The following day was a half day sail to the fabled George Town , also known as ‘Chicken Harbour'. George Town is the southernmost Bahamian town suitable for cruisers and you can't really go any further south without involving overnight sails. Each winter hundreds of ‘snow birds' stay here moving between the facilities of George Town and the shelter and entertainment of Stocking Island.

But don't be fooled into thinking that George Town is a stunning resort. It's not very large and not very attractive, what it is famous for though is the annual Family Islands Regatta now in it's fifty-third year, and we managed to arrive in time for the last two days and the closing celebrations! It's a big event in The Bahamas with even the Prime Minister staying for a couple of days.

A race was in progress when we arrived Friday afternoon but we couldn't see much and decided that we were over heated and went in for a swim. Sharon looked up and saw an ominous sight, a water spout, the sea equivalent of a tornado! Never have we got back in the boat so quickly. In total we had four waterspouts and luckily none came very close. There was lots of cruisers radio chatter about them and Sharon sparked a great deal of Wizard of Oz feedback with her ‘You will go back to Kansas Dorothy' over the airwaves!

 

The following morning we were about to head for town in the dinghy when we noticed the regatta committee boat moving the race can nearer to us. We found that a race was about to start and so stayed put. The boats were traditional sloops with very long booms. As the boat rounds the can the crew acting as ballast leap across to the other side of the boat and sit out on poles to stop the boat flipping. This is a fairly risky manoeuvre and sometime in the 1970's a rule was introduced that you had to finish with the same number of crew as you started with!

There are lots of small boats where the competitors round the cans as this is the most exciting point. One little Hobie catamaran got to close and as the sloop swung round the long boom caught the cat's mast and flipped him over! Fortunately they are designed to upright quickly and no one was hurt.

That evening there was the awards and closing ceremony and we had the Royal Bahamian Police Marching Band which was terrific. Dozens of multicoloured food shacks had been built and the town was packed, everyone in their best clothes and lots going on.

 

Stocking Island is about a mile across the bay from George Town and is where the majority of cruisers anchor. There are only a couple of houses but it is the hub of cruisers entertainment. A small bar/restaurant called Chat'n'Chill has built some beach volleyball courts and provided picnic tables and chairs under the trees. Each morning on the Cruisers Net the events of the day will be announced. Northbound meetings, childrens birthday parties, sports and games and numerous gatherings.
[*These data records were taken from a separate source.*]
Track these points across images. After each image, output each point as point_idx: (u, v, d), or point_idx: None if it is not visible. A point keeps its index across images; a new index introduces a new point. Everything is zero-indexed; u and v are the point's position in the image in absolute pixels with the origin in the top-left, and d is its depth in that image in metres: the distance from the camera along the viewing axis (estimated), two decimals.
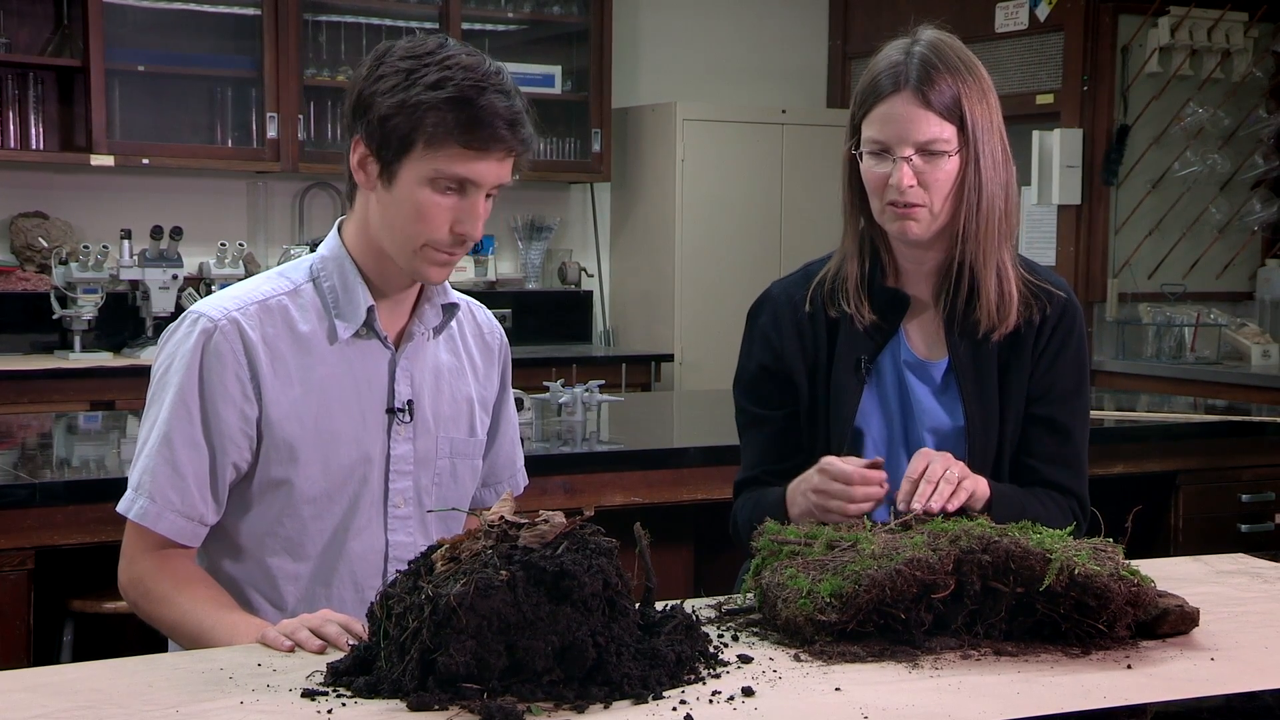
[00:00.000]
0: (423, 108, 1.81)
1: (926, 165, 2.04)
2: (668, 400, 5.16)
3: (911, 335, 2.16)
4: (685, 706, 1.44)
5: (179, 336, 1.91)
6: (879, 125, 2.05)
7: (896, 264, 2.16)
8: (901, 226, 2.07)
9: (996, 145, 2.08)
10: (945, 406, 2.13)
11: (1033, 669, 1.59)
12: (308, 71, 5.68)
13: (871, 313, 2.13)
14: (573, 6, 6.25)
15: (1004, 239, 2.10)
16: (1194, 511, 3.66)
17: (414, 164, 1.83)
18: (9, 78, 5.31)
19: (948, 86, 2.03)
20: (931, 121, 2.02)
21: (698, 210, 6.19)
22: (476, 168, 1.83)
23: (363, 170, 1.89)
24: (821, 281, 2.17)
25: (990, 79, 2.10)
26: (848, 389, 2.13)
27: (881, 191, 2.06)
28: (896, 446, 2.14)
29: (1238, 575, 2.07)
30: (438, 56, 1.84)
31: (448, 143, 1.81)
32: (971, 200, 2.06)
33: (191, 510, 1.88)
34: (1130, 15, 5.87)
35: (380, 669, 1.49)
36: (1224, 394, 5.07)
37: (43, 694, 1.48)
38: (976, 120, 2.05)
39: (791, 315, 2.18)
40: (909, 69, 2.04)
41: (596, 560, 1.49)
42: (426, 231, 1.86)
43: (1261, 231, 6.15)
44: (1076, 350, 2.16)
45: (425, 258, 1.88)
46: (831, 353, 2.15)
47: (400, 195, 1.86)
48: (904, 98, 2.03)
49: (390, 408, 1.97)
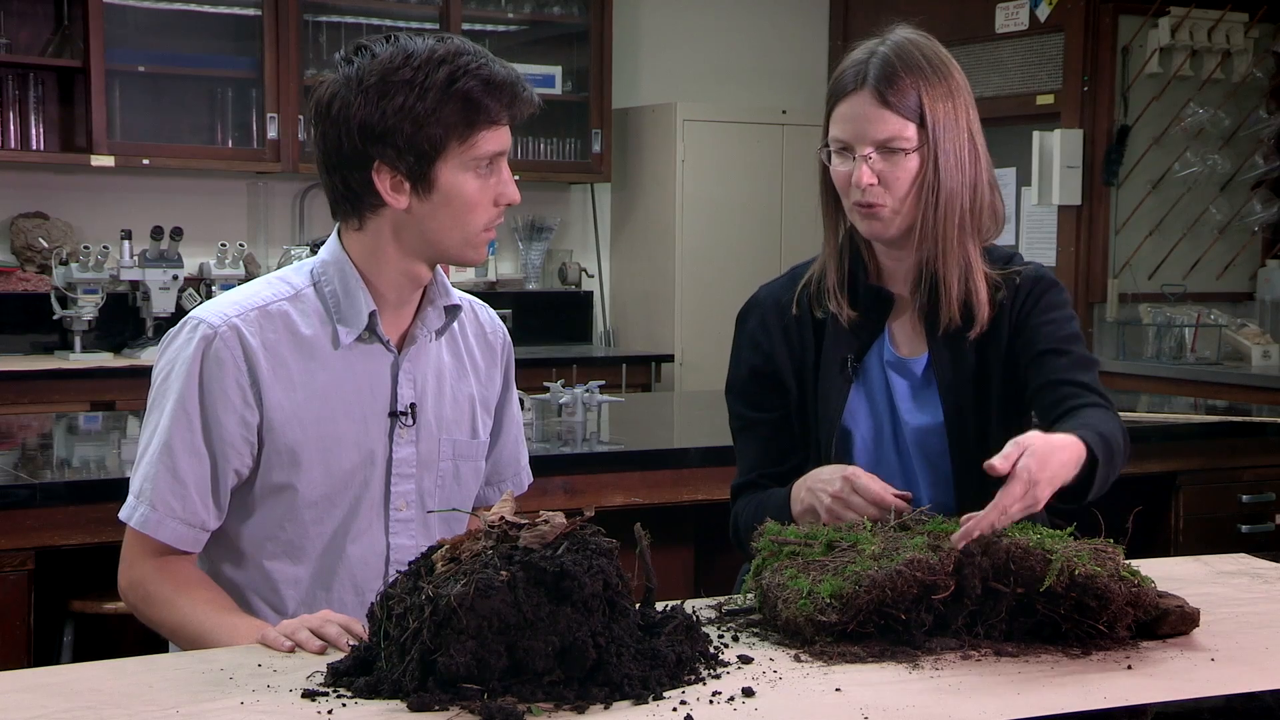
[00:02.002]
0: (445, 106, 1.82)
1: (886, 164, 2.04)
2: (668, 401, 5.16)
3: (895, 333, 2.16)
4: (685, 707, 1.44)
5: (179, 343, 1.91)
6: (840, 124, 2.07)
7: (878, 262, 2.17)
8: (868, 226, 2.08)
9: (963, 143, 2.07)
10: (926, 403, 2.13)
11: (1033, 669, 1.59)
12: (308, 72, 5.68)
13: (854, 312, 2.13)
14: (573, 7, 6.25)
15: (968, 237, 2.09)
16: (1194, 512, 3.66)
17: (449, 160, 1.85)
18: (9, 78, 5.31)
19: (908, 85, 2.03)
20: (889, 120, 2.03)
21: (698, 211, 6.20)
22: (503, 137, 1.88)
23: (395, 194, 1.87)
24: (807, 284, 2.18)
25: (964, 79, 2.10)
26: (835, 389, 2.14)
27: (847, 190, 2.08)
28: (885, 445, 2.15)
29: (1238, 576, 2.07)
30: (424, 57, 1.84)
31: (479, 127, 1.84)
32: (929, 199, 2.06)
33: (193, 517, 1.88)
34: (1130, 16, 5.87)
35: (380, 669, 1.49)
36: (1224, 394, 5.06)
37: (43, 694, 1.48)
38: (938, 119, 2.04)
39: (778, 318, 2.18)
40: (869, 67, 2.05)
41: (597, 561, 1.49)
42: (479, 217, 1.89)
43: (1262, 232, 6.15)
44: (1049, 305, 2.12)
45: (481, 241, 1.92)
46: (819, 354, 2.16)
47: (446, 195, 1.87)
48: (863, 96, 2.04)
49: (393, 411, 1.97)
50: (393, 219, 1.90)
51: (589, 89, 6.19)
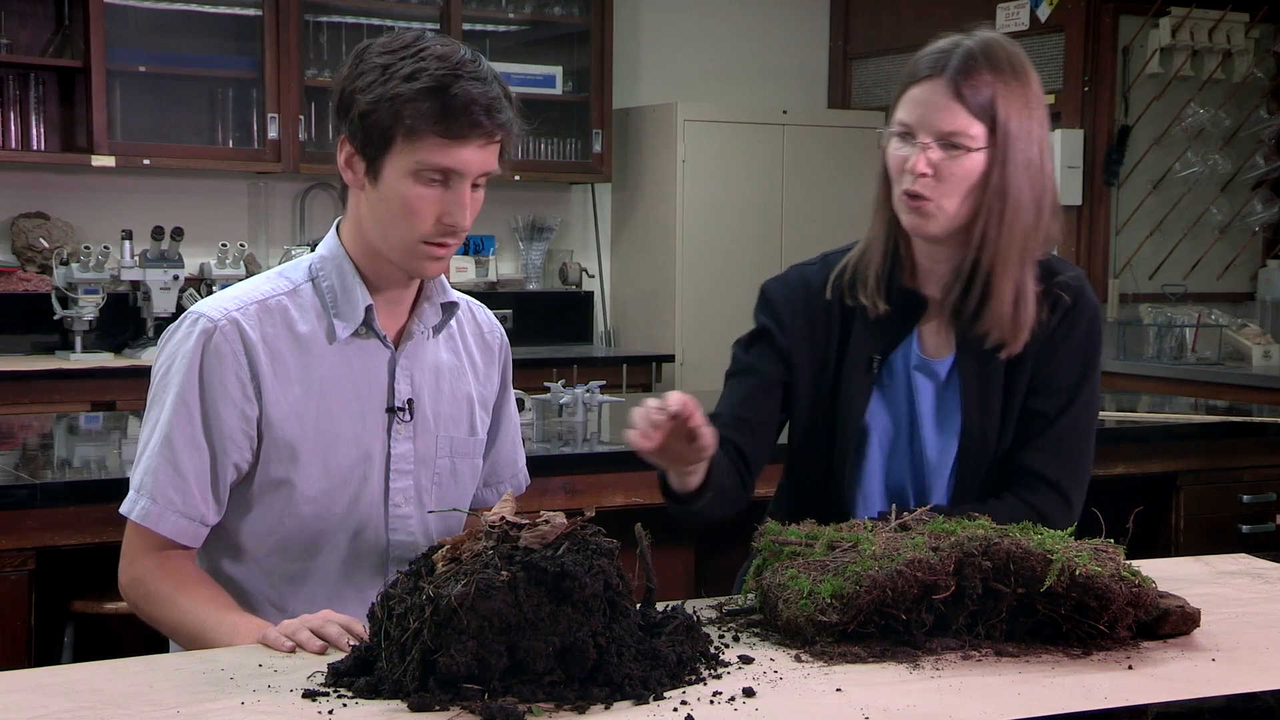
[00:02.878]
0: (399, 100, 1.81)
1: (945, 158, 1.99)
2: None
3: (922, 334, 2.13)
4: (686, 707, 1.44)
5: (179, 337, 1.91)
6: (908, 107, 2.01)
7: (914, 259, 2.12)
8: (912, 220, 2.03)
9: (1034, 156, 2.01)
10: (946, 406, 2.11)
11: (1034, 670, 1.59)
12: (308, 72, 5.68)
13: (888, 308, 2.10)
14: (574, 7, 6.25)
15: (1026, 255, 2.04)
16: (1195, 512, 3.66)
17: (396, 158, 1.83)
18: (10, 78, 5.31)
19: (985, 84, 1.98)
20: (958, 113, 1.98)
21: (698, 211, 6.19)
22: (458, 156, 1.82)
23: (350, 169, 1.89)
24: (843, 270, 2.14)
25: (1041, 91, 2.04)
26: (858, 389, 2.11)
27: (899, 176, 2.03)
28: (901, 445, 2.13)
29: (1239, 576, 2.07)
30: (413, 50, 1.84)
31: (426, 134, 1.81)
32: (994, 205, 2.00)
33: (193, 511, 1.88)
34: (1131, 16, 5.87)
35: (381, 669, 1.49)
36: (1225, 395, 5.06)
37: (43, 694, 1.48)
38: (1011, 125, 1.99)
39: (805, 303, 2.15)
40: (951, 57, 1.99)
41: (597, 561, 1.49)
42: (415, 225, 1.85)
43: (1262, 232, 6.15)
44: (1081, 344, 2.10)
45: (418, 253, 1.88)
46: (842, 346, 2.13)
47: (386, 191, 1.85)
48: (937, 84, 1.99)
49: (390, 407, 1.97)
50: (357, 201, 1.92)
51: (589, 89, 6.19)
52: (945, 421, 2.11)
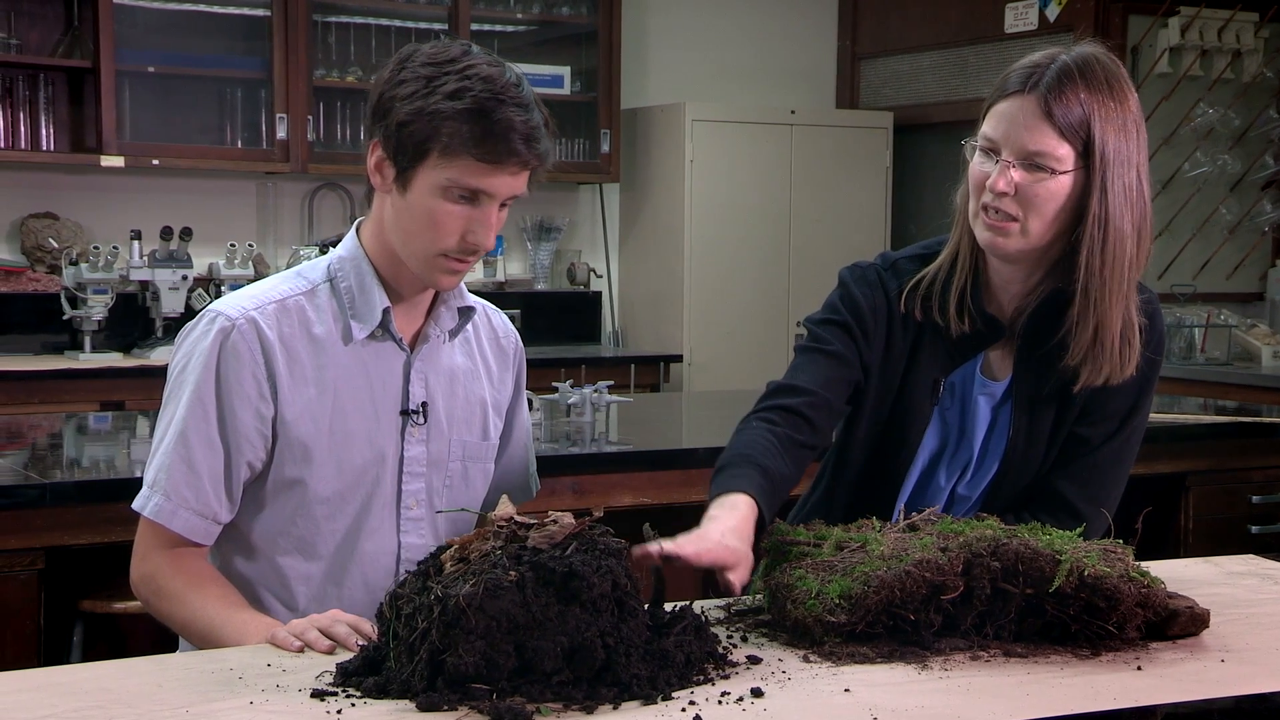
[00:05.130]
0: (440, 117, 1.80)
1: (1029, 179, 1.89)
2: (677, 401, 5.16)
3: (988, 356, 2.06)
4: (694, 707, 1.44)
5: (196, 334, 1.92)
6: (994, 121, 1.92)
7: (987, 276, 2.03)
8: (989, 239, 1.94)
9: (1133, 182, 1.90)
10: (997, 426, 2.06)
11: (1042, 670, 1.59)
12: (317, 72, 5.69)
13: (963, 328, 2.02)
14: (581, 7, 6.25)
15: (1131, 286, 1.94)
16: (1204, 513, 3.65)
17: (429, 172, 1.83)
18: (20, 79, 5.32)
19: (1078, 103, 1.87)
20: (1046, 134, 1.87)
21: (706, 211, 6.19)
22: (491, 180, 1.82)
23: (379, 174, 1.89)
24: (918, 283, 2.05)
25: (1140, 112, 1.93)
26: (919, 411, 2.05)
27: (979, 192, 1.94)
28: (940, 461, 2.09)
29: (1248, 577, 2.06)
30: (459, 65, 1.83)
31: (462, 154, 1.80)
32: (1096, 234, 1.89)
33: (206, 508, 1.89)
34: (1140, 16, 5.86)
35: (389, 669, 1.49)
36: (1234, 395, 5.05)
37: (52, 694, 1.48)
38: (1109, 150, 1.88)
39: (886, 309, 2.06)
40: (1045, 73, 1.89)
41: (605, 561, 1.49)
42: (438, 240, 1.85)
43: (1272, 232, 6.15)
44: (1142, 369, 2.01)
45: (437, 265, 1.88)
46: (909, 364, 2.06)
47: (414, 202, 1.85)
48: (1027, 101, 1.88)
49: (404, 409, 1.97)
50: (381, 204, 1.92)
51: (597, 89, 6.19)
52: (991, 444, 2.07)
The beach is great with lots of room for everyone.

We had a beer at the Chat'n'Chill on Sunday afternoon and were fortunate to be there for the ‘legendary' Foxy from Jost van Dyke, B.V.I. Foxy owns a bar there and all cruisers and holiday makers try to make at least one visit to hear his island songs and tales when they are in the Virgin Islands.

So what's next?

We hope to leave George Town on Thursday and continue to the Turks & Caicos . If the weather is favourable we should be there in about a week. We will travel down the chain and then make the decision about the B.V.I's, we are still hoping to make a four day jump from T & C. We will let you know and file a passage plan with someone. Until we make landfall at Provo . in the Caicos we suspect that communications will be non-existent so don't worry! E-mails waiting for us would be great!

 

Warm regards

Sharon & Andrew

P.S. Request from Sharon . It's our 20 th wedding anniversary this month and we don't know what it is i.e pearl/paper/wood. Does anyone know?